Popular cryptocurrency exchange Coinbase is facing two new class-action lawsuits, including one that accuses it of insider trading.
One suit, filed Thursday in federal court in San Francisco, claims Coinbase employees unfairly profited from the December listing of bitcoin cash. The price of bitcoin cash — which spun off from bitcoin in August — shot up almost $1,000 when Coinbase announced on Dec. 19 it would start trading in the digital currency. While the news came as a surprise to most people, the suit says employees knew about the listing ahead of time, as well as anyone they might have told, and those insiders profited unfairly when the price shot up.
The suit alleges that when trading began, insiders swamped Coinbase’s system with buy and sell orders at “fair prices.” Coinbase had to suspend bitcoin cash trading until the next day to maintain liquidity.
“When Coinbase’s customers’ trades were finally executed, it was only after the insiders had driven up the price of bitcoin cash, and thus the remaining bitcoin customers only received their bitcoin cash at artificially inflated prices that had been manipulated well beyond the fair market value of bitcoin cash at that time,” the lawsuit claims.
At the time, Coinbase said it would conduct an investigation into whether any employees acted improperly. The lawsuit says the company never revealed the results of that investigation.
Bitcoin cash, the fourth-largest cryptocurrency by market cap, was trading at $1,253 on Monday, according to CoinMarketCap.com, down from its peak above $4,000 on Dec. 20. Bitcoin
was trading at $11,319 Monday.
In the second suit, filed Friday, also in federal court in San Francisco, two men say they were unable to redeem bitcoin that had been transferred to them, and accuse Coinbase of fraudulently keeping funds that non-customers were unable to access.
They claim that when Coinbase members send cryptocurrency to a non-member, they receive an email that gives them no alternative but to open a Coinbase account. The pair claim thousands of people have had cryptocurrencies sent to them in that way, but have been unable to redeem the funds they are owed.
Coinbase did not immediately comment on either lawsuit.
It’s been a rough few weeks for Coinbase. Last Tuesday, the exchange said it was turning over data on 13,000 users to the Internal Revenue Service, after the IRS demanded records to see if bitcoin traders were evading taxes. In February, some Coinbase customers were overcharged for crypto purchases due to a system glitch that Coinbase attributed to changes in how credit-card issuers were processing cryptocurrency charges and fees. Visa Inc.
later said Coinbase was not at fault.

SET OF TASKS:
1. List every dollar amount in the article on the Coinbase lawsuits, and say what each one refers to.
2. According to the article on the Coinbase lawsuits, how many users' data did Coinbase say it was turning over to the Internal Revenue Service?
You won't need the entries that follow the article.

Records from a collection:
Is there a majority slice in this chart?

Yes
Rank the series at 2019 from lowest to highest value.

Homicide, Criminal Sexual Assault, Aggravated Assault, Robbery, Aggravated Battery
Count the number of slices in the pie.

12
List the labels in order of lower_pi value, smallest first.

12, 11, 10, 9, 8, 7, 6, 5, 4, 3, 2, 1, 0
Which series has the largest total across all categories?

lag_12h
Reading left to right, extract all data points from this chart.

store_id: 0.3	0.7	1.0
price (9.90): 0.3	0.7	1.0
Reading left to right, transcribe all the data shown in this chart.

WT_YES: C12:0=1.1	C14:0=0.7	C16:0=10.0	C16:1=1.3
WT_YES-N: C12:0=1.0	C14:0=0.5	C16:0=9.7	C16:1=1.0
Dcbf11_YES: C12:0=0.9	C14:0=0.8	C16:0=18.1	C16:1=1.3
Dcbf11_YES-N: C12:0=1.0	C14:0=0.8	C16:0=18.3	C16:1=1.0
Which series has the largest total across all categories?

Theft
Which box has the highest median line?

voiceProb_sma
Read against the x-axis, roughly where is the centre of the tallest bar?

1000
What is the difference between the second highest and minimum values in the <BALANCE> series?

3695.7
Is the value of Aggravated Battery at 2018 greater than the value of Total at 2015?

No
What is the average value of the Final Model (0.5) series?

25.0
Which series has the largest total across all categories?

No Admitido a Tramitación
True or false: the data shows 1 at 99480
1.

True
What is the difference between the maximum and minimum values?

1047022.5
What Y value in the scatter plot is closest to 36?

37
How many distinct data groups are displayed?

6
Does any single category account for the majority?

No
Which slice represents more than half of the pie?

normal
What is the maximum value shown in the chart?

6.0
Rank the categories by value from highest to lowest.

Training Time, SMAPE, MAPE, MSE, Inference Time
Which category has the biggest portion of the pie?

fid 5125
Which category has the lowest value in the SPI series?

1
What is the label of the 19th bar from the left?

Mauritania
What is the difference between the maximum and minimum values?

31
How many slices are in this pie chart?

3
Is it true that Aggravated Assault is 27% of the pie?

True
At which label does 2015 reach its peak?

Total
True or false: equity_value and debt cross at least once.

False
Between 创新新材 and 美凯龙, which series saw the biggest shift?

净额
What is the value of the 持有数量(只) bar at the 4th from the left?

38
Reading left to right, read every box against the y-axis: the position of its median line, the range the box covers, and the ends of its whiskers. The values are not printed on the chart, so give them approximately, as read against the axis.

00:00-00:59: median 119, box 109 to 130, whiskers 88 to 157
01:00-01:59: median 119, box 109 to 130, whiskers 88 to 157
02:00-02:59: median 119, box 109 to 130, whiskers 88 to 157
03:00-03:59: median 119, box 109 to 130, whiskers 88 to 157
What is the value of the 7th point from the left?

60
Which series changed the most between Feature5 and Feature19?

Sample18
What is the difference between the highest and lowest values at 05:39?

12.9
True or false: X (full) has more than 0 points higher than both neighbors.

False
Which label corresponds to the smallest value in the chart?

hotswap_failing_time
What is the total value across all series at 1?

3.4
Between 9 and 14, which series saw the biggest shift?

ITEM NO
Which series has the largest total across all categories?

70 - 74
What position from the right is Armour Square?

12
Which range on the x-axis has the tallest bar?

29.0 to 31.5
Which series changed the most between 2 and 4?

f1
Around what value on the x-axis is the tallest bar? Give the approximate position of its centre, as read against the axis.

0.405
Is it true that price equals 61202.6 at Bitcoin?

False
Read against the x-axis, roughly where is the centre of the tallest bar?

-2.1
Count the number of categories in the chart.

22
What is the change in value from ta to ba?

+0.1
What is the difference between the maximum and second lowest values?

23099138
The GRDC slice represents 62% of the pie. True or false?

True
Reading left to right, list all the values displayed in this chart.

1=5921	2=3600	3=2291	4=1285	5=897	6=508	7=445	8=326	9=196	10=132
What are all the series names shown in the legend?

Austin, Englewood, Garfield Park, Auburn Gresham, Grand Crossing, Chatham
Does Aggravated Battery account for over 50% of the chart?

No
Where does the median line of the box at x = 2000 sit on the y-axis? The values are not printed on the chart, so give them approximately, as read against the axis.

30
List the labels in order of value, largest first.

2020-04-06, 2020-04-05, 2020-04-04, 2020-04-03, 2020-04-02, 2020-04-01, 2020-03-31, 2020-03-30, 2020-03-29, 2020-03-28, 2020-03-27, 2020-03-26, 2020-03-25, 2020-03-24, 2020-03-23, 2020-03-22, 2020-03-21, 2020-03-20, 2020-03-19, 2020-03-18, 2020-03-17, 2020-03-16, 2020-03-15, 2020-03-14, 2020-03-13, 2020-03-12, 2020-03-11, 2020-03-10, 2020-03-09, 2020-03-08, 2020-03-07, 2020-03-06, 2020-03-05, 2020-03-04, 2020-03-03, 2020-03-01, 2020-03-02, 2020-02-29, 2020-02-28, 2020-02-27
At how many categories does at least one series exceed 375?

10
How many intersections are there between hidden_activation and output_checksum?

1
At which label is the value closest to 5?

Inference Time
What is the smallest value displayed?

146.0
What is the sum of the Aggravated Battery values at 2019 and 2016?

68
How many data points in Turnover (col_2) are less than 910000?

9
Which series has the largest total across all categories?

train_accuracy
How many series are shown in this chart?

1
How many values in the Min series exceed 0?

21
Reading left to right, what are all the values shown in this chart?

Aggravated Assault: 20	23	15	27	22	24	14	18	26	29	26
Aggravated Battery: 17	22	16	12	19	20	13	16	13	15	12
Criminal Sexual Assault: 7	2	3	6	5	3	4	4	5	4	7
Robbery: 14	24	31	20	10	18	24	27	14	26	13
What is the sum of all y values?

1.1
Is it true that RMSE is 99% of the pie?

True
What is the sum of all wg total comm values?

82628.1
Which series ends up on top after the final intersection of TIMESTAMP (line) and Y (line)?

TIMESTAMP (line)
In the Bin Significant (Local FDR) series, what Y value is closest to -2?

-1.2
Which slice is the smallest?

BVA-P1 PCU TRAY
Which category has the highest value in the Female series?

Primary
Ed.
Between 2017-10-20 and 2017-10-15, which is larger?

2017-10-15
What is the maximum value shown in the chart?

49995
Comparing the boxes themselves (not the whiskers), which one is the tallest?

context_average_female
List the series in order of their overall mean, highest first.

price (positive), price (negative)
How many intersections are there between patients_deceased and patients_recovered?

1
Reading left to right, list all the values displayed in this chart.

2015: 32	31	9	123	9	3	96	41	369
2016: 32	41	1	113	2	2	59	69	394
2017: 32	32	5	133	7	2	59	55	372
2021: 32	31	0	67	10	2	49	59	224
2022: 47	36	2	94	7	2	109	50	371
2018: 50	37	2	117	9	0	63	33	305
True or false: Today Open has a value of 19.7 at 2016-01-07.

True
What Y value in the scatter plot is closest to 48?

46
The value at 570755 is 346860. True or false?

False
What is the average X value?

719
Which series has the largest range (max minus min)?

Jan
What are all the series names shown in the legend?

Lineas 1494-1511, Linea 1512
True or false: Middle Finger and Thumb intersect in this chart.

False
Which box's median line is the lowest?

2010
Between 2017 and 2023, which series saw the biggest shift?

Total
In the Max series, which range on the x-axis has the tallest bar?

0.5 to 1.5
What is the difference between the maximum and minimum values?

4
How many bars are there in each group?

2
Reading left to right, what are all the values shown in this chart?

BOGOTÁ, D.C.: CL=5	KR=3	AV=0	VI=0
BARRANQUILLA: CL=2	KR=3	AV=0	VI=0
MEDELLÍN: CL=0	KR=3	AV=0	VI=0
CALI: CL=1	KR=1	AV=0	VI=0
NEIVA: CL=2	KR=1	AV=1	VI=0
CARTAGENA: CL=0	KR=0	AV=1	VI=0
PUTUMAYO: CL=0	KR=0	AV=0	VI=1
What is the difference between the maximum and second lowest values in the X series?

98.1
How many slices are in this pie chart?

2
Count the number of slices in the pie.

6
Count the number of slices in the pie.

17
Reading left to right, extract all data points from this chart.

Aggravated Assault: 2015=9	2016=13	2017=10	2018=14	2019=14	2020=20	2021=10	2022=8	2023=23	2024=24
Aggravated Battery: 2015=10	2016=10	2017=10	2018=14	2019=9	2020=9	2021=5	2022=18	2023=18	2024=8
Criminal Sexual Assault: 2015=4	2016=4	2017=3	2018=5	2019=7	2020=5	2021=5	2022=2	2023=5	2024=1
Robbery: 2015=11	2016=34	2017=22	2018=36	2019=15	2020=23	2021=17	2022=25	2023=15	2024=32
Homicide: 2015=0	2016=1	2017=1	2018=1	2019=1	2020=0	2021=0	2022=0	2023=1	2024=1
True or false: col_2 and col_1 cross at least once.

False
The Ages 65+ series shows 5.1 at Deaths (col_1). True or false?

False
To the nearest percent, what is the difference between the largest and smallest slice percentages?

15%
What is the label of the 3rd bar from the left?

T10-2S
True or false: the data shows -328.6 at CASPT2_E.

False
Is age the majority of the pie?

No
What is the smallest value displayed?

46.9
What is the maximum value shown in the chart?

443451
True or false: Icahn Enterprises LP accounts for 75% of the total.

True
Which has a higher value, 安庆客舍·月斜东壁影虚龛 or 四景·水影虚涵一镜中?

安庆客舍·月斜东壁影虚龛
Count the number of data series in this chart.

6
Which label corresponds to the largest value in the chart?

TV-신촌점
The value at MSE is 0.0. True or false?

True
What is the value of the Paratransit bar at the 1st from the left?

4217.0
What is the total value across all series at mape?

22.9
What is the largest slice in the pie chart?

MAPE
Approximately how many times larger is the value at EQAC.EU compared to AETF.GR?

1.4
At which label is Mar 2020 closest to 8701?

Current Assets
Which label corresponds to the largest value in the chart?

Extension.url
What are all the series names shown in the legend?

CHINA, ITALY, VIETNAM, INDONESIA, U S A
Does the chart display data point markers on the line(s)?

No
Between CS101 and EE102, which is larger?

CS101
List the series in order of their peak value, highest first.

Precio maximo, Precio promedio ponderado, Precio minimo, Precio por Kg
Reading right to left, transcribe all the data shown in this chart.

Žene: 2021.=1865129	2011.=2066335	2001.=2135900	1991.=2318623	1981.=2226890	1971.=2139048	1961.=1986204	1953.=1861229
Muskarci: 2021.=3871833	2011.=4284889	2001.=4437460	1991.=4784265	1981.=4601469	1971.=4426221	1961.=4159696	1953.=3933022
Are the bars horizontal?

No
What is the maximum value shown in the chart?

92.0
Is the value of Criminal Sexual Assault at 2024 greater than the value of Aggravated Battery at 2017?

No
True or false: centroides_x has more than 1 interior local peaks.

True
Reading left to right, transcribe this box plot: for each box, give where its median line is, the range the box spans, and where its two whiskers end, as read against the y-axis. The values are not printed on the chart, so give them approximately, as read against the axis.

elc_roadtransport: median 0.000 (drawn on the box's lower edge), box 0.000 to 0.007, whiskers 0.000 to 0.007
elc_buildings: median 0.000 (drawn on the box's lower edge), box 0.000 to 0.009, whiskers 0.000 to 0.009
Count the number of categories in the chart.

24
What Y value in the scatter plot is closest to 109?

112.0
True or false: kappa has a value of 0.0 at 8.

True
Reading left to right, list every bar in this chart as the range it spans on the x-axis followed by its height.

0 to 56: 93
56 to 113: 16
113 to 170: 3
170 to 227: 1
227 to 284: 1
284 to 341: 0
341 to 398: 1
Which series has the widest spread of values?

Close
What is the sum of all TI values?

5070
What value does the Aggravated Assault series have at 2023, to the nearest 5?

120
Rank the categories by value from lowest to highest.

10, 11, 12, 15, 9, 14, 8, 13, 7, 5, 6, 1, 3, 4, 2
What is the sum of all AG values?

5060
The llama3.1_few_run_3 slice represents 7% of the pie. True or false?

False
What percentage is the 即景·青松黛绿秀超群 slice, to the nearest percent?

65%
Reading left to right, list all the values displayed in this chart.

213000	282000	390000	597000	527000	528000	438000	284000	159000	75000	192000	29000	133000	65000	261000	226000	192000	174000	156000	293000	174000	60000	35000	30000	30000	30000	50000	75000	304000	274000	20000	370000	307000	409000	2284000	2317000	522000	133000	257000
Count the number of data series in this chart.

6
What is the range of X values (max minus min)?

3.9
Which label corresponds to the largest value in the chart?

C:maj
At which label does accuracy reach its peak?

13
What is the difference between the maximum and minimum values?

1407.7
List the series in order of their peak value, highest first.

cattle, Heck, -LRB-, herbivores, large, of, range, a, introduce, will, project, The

ANSWERS FOR THE EXERCISE:
1.
- Almost $1,000: how much the price of bitcoin cash shot up when Coinbase announced on Dec. 19 that it would start trading the currency.
- $1,253: the trading price of bitcoin cash on Monday, according to CoinMarketCap.com.
- Above $4,000: the peak price of bitcoin cash on Dec. 20.
- $11,319: the trading price of bitcoin on Monday.

2. Data on 13,000 users.